_ACTION ITEM_
Copy the listing below verbatim, omitting the pictures.
↓↓↓
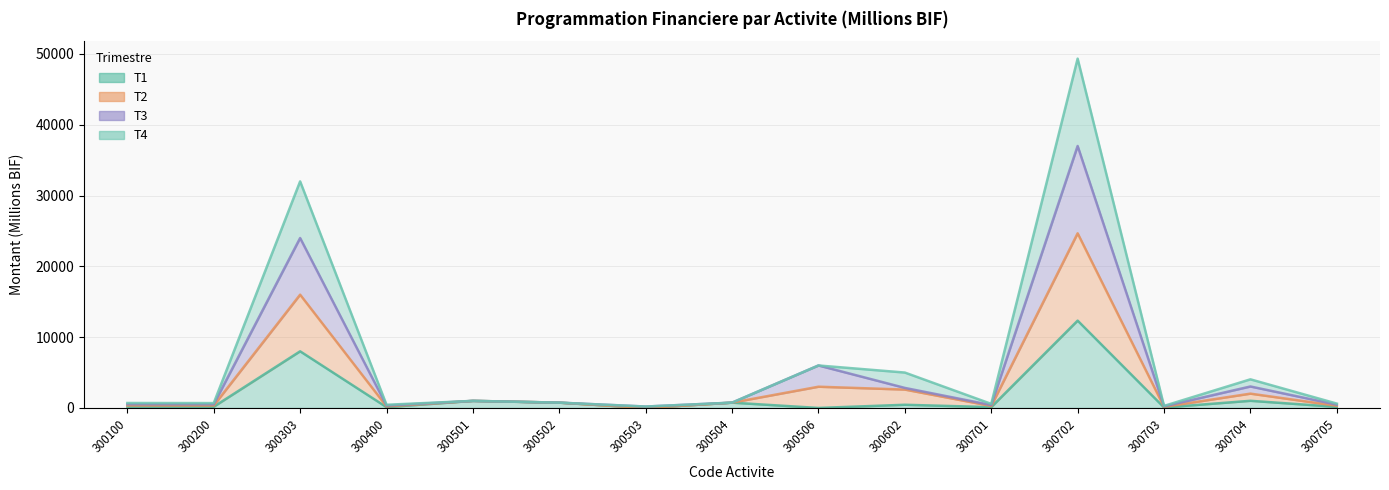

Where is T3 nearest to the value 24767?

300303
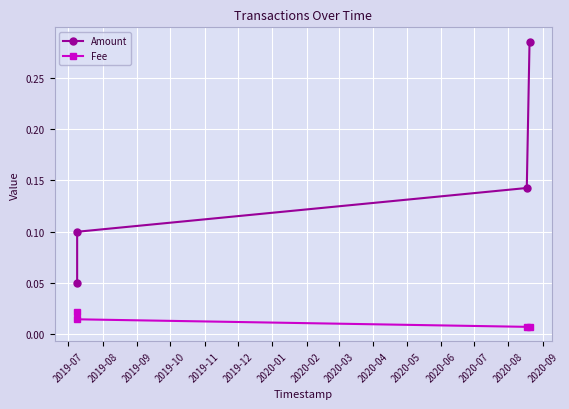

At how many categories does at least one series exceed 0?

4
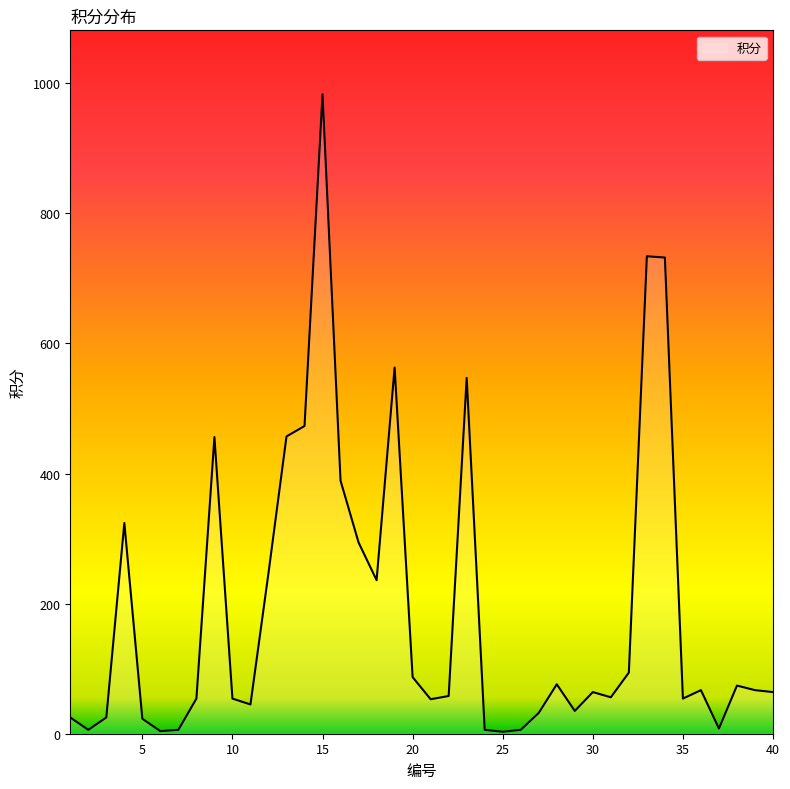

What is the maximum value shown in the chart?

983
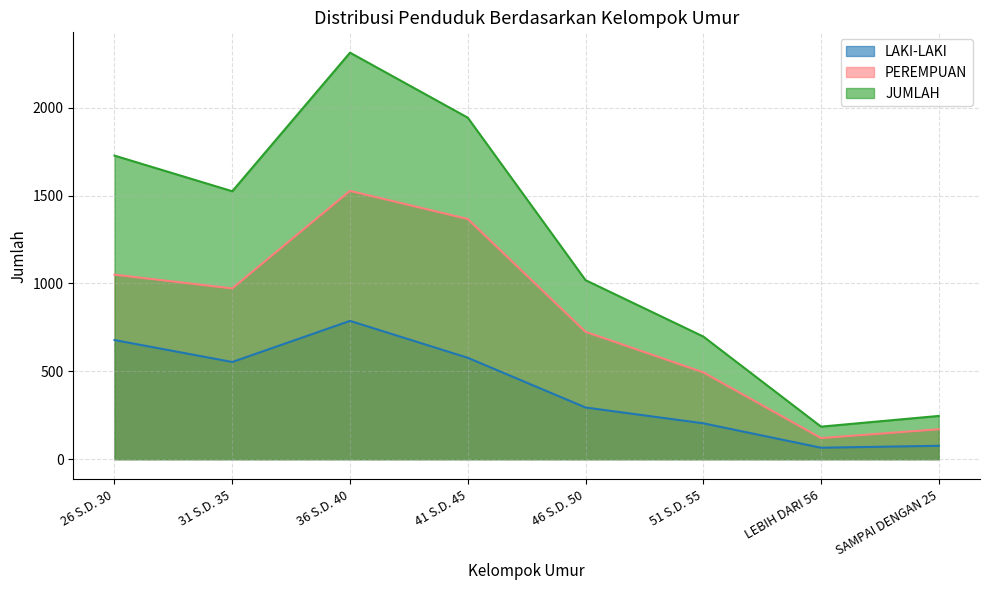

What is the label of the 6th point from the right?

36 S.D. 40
↑↑↑
_ANSWER TO THE EXERCISE_
Where is T3 nearest to the value 24767?

300303

At how many categories does at least one series exceed 0?

4

What is the maximum value shown in the chart?

983

What is the label of the 6th point from the right?

36 S.D. 40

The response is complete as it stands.